#### Requirement
What you return should be every line of the material, unchanged.

*** Data to use ***

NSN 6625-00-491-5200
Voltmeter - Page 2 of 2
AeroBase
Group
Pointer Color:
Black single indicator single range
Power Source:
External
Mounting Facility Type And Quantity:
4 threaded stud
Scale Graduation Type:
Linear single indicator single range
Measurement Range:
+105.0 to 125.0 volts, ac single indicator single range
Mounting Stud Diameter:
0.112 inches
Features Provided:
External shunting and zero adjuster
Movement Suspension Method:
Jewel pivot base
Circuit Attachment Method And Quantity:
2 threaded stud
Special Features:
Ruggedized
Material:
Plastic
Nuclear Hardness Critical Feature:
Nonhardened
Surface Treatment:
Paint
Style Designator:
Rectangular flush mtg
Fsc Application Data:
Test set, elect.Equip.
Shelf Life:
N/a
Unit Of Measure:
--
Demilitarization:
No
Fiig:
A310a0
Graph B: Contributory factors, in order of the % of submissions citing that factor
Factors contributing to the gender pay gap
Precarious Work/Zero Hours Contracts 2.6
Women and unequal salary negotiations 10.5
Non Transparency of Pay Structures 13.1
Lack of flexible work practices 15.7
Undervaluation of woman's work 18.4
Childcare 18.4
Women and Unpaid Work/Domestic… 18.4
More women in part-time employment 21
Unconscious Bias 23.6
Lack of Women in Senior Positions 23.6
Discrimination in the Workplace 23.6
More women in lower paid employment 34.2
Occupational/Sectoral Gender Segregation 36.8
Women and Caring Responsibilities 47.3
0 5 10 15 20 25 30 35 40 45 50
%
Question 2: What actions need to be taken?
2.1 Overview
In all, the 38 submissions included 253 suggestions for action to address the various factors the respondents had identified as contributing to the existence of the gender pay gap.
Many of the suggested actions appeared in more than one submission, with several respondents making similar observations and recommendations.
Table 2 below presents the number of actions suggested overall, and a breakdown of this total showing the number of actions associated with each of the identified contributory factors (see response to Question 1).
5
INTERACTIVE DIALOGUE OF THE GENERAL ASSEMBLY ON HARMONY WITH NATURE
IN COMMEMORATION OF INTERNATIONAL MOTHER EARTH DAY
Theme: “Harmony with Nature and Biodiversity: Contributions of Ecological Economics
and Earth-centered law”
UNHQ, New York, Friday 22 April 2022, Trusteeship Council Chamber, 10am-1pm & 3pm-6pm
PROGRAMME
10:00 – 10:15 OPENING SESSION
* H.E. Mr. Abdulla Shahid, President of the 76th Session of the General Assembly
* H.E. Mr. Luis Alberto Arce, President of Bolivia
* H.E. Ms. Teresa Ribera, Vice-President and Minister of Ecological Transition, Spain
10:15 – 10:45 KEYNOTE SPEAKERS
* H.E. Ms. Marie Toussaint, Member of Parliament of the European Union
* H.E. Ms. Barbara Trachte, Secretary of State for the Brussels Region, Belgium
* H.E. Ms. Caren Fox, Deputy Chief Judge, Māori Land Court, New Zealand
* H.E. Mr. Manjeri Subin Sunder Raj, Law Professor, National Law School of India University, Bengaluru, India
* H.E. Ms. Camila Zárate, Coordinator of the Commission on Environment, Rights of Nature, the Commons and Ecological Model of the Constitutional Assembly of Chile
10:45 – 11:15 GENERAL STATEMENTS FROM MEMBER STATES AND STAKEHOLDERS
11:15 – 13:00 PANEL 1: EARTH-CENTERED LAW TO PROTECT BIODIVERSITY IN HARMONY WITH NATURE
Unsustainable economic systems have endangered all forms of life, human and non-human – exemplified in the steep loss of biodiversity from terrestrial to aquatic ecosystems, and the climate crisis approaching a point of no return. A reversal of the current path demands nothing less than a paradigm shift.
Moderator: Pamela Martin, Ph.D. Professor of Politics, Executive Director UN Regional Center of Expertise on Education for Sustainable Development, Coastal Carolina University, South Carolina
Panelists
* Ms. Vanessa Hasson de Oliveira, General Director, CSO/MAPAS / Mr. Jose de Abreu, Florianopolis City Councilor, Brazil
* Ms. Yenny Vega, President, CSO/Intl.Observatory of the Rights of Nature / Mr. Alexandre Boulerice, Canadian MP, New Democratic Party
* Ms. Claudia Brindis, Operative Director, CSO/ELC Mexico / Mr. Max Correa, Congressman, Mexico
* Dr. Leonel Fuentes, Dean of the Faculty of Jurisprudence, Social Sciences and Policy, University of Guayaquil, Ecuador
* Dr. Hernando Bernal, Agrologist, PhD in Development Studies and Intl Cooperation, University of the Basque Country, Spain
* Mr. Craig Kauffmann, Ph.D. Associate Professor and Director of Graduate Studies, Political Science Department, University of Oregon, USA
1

*** End of Data to use ***

#### Solution for this problem
NSN 6625-00-491-5200
Voltmeter - Page 2 of 2
AeroBase
Group
Pointer Color:
Black single indicator single range
Power Source:
External
Mounting Facility Type And Quantity:
4 threaded stud
Scale Graduation Type:
Linear single indicator single range
Measurement Range:
+105.0 to 125.0 volts, ac single indicator single range
Mounting Stud Diameter:
0.112 inches
Features Provided:
External shunting and zero adjuster
Movement Suspension Method:
Jewel pivot base
Circuit Attachment Method And Quantity:
2 threaded stud
Special Features:
Ruggedized
Material:
Plastic
Nuclear Hardness Critical Feature:
Nonhardened
Surface Treatment:
Paint
Style Designator:
Rectangular flush mtg
Fsc Application Data:
Test set, elect.Equip.
Shelf Life:
N/a
Unit Of Measure:
--
Demilitarization:
No
Fiig:
A310a0
Graph B: Contributory factors, in order of the % of submissions citing that factor
Factors contributing to the gender pay gap
Precarious Work/Zero Hours Contracts 2.6
Women and unequal salary negotiations 10.5
Non Transparency of Pay Structures 13.1
Lack of flexible work practices 15.7
Undervaluation of woman's work 18.4
Childcare 18.4
Women and Unpaid Work/Domestic… 18.4
More women in part-time employment 21
Unconscious Bias 23.6
Lack of Women in Senior Positions 23.6
Discrimination in the Workplace 23.6
More women in lower paid employment 34.2
Occupational/Sectoral Gender Segregation 36.8
Women and Caring Responsibilities 47.3
0 5 10 15 20 25 30 35 40 45 50
%
Question 2: What actions need to be taken?
2.1 Overview
In all, the 38 submissions included 253 suggestions for action to address the various factors the respondents had identified as contributing to the existence of the gender pay gap.
Many of the suggested actions appeared in more than one submission, with several respondents making similar observations and recommendations.
Table 2 below presents the number of actions suggested overall, and a breakdown of this total showing the number of actions associated with each of the identified contributory factors (see response to Question 1).
5
INTERACTIVE DIALOGUE OF THE GENERAL ASSEMBLY ON HARMONY WITH NATURE
IN COMMEMORATION OF INTERNATIONAL MOTHER EARTH DAY
Theme: “Harmony with Nature and Biodiversity: Contributions of Ecological Economics
and Earth-centered law”
UNHQ, New York, Friday 22 April 2022, Trusteeship Council Chamber, 10am-1pm & 3pm-6pm
PROGRAMME
10:00 – 10:15 OPENING SESSION
* H.E. Mr. Abdulla Shahid, President of the 76th Session of the General Assembly
* H.E. Mr. Luis Alberto Arce, President of Bolivia
* H.E. Ms. Teresa Ribera, Vice-President and Minister of Ecological Transition, Spain
10:15 – 10:45 KEYNOTE SPEAKERS
* H.E. Ms. Marie Toussaint, Member of Parliament of the European Union
* H.E. Ms. Barbara Trachte, Secretary of State for the Brussels Region, Belgium
* H.E. Ms. Caren Fox, Deputy Chief Judge, Māori Land Court, New Zealand
* H.E. Mr. Manjeri Subin Sunder Raj, Law Professor, National Law School of India University, Bengaluru, India
* H.E. Ms. Camila Zárate, Coordinator of the Commission on Environment, Rights of Nature, the Commons and Ecological Model of the Constitutional Assembly of Chile
10:45 – 11:15 GENERAL STATEMENTS FROM MEMBER STATES AND STAKEHOLDERS
11:15 – 13:00 PANEL 1: EARTH-CENTERED LAW TO PROTECT BIODIVERSITY IN HARMONY WITH NATURE
Unsustainable economic systems have endangered all forms of life, human and non-human – exemplified in the steep loss of biodiversity from terrestrial to aquatic ecosystems, and the climate crisis approaching a point of no return. A reversal of the current path demands nothing less than a paradigm shift.
Moderator: Pamela Martin, Ph.D. Professor of Politics, Executive Director UN Regional Center of Expertise on Education for Sustainable Development, Coastal Carolina University, South Carolina
Panelists
* Ms. Vanessa Hasson de Oliveira, General Director, CSO/MAPAS / Mr. Jose de Abreu, Florianopolis City Councilor, Brazil
* Ms. Yenny Vega, President, CSO/Intl.Observatory of the Rights of Nature / Mr. Alexandre Boulerice, Canadian MP, New Democratic Party
* Ms. Claudia Brindis, Operative Director, CSO/ELC Mexico / Mr. Max Correa, Congressman, Mexico
* Dr. Leonel Fuentes, Dean of the Faculty of Jurisprudence, Social Sciences and Policy, University of Guayaquil, Ecuador
* Dr. Hernando Bernal, Agrologist, PhD in Development Studies and Intl Cooperation, University of the Basque Country, Spain
* Mr. Craig Kauffmann, Ph.D. Associate Professor and Director of Graduate Studies, Political Science Department, University of Oregon, USA
1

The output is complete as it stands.